Sunday 15 May 2016

Photo Sadness

I'm feeling sad this morning. It's not because of ALS, although it could be a winner for sad-making pretty much every day of the week. No, this mornings sadness has to do with one of the side effects of my divorce. It actually started last night. I had visitors, including three young men, ages 8, 10, and 16. It reminded me of how much I love children, and how much I miss having my own. Those were wonderful years, when my kids were little. Those memories can still bring both a smile and a tear to me.

The sad part, for me, comes in two forms. First, I don't see my grandchildren often enough. That is mostly my fault; I am the one, after all, who moved to Calgary. It's expensive for my children to come here, expensive enough that it rarely happens. Second, other than those which I got from my Dad and a couple which I have digitized, I have no pictures of my children in their younger years. The notable exception is Ricky. Thanks to digital photography, I managed to keep copies of most of our pictures from 2002 onward, a time when Ricky was only 12 years old. So I have his teenage years.
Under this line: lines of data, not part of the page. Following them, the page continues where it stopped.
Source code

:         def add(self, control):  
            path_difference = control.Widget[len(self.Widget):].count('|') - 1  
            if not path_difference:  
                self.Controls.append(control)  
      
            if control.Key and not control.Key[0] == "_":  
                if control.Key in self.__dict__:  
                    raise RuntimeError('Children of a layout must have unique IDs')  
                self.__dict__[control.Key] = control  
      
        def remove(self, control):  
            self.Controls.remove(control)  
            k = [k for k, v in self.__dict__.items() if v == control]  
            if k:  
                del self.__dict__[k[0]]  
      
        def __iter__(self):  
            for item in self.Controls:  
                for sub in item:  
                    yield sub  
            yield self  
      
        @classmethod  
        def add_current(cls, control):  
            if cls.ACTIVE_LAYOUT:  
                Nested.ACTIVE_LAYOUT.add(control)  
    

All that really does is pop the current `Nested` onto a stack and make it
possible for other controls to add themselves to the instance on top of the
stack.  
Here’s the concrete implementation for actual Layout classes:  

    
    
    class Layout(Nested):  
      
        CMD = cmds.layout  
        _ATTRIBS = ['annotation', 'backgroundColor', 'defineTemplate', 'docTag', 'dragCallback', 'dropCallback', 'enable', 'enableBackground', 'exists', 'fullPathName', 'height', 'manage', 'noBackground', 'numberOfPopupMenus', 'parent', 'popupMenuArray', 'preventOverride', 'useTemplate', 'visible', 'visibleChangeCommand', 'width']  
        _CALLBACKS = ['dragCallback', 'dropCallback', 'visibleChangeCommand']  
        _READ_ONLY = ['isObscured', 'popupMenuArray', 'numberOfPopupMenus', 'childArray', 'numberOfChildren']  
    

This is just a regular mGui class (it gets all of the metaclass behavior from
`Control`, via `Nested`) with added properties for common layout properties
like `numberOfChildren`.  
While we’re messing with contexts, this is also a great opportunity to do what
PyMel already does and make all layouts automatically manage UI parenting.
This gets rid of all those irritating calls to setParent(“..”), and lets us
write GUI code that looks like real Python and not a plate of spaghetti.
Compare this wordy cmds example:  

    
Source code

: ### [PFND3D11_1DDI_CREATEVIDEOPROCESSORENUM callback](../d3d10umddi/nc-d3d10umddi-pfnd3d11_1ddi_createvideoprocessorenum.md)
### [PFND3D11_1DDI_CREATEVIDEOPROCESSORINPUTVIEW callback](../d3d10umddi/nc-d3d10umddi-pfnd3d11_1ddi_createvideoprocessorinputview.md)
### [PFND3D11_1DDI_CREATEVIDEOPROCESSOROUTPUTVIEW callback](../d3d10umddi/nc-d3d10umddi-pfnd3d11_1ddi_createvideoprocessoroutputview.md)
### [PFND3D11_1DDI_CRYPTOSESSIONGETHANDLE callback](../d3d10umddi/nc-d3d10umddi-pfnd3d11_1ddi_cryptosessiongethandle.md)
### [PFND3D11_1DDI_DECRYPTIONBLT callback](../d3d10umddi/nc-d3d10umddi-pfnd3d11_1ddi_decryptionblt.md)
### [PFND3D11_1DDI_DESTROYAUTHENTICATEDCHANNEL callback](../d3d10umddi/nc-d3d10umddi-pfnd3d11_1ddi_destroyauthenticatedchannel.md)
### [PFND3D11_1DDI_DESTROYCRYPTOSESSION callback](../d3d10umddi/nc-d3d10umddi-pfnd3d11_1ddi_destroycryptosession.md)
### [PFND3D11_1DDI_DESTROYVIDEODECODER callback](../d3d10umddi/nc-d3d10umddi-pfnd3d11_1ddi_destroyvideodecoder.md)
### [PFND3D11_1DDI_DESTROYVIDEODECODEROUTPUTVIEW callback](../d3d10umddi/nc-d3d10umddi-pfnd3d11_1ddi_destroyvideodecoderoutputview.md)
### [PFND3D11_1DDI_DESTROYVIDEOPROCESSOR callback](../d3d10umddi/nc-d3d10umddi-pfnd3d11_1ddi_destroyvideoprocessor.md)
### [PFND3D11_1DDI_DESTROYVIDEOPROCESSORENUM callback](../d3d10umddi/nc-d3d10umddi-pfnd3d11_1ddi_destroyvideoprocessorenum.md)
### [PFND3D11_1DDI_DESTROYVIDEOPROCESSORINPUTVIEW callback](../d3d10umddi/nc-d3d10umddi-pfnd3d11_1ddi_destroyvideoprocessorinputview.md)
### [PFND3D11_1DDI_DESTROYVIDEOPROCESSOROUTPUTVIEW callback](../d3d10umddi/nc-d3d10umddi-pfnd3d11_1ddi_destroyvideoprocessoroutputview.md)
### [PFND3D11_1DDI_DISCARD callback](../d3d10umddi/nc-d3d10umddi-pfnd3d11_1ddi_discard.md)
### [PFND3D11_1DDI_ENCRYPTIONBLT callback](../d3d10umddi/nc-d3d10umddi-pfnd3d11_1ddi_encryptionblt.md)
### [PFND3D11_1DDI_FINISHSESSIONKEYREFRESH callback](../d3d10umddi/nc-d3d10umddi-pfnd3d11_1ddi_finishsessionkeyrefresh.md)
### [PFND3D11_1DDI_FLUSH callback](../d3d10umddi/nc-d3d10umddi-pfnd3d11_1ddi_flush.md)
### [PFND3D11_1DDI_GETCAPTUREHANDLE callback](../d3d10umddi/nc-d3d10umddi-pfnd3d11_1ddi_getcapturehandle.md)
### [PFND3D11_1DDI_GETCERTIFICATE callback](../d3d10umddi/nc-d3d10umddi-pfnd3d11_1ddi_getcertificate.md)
It is my ex-wife's revenge, a spitefulness and cruelty, that she will not share with me any of our family photo albums. Her reasoning, as it has been explained to me, is that she is afraid she will not get those albums back after I die. I see the fear, irrational as it is, but I think it is more than that. My feeling is that she doesn't think I deserve to have these memories, since I "abandoned" her and our children when I left her, notwithstanding that our children were all adults and had pretty much all left home. This is another way for her to punish and control me, albeit a failing one.

This means I have no pictures of our children's early years; no baby photos, no childhood or pre-school photos, nothing from picture day at school, nothing from their graduation, no Christmas pictures with children climbing over mounds of gifts, no days at the beach, no pictures of them fishing at the lake. There are a million memories, but I would like to see a few pictures.

That's what is making me sad, that I should be denied this small pleasure, the gift of pictures from years gone by. I wish there was some court I could go to, some judge or commission I could appeal to. But they are her possessions, kept by her during the divorce. It did not occur to me that she could be so cruel and spiteful. I should have known better. As the saying goes, "Hell hath no fury like a woman scorned."

So I remember, then realize how much I cannot remember. And I get sad.

1 comment:

  1. One of your kids should take the photos to be copied at Walgreens. Or, one of your kids can scan each and every photo for you on their computer and email pics to you. This is it an easy fix. But your kids have to do it.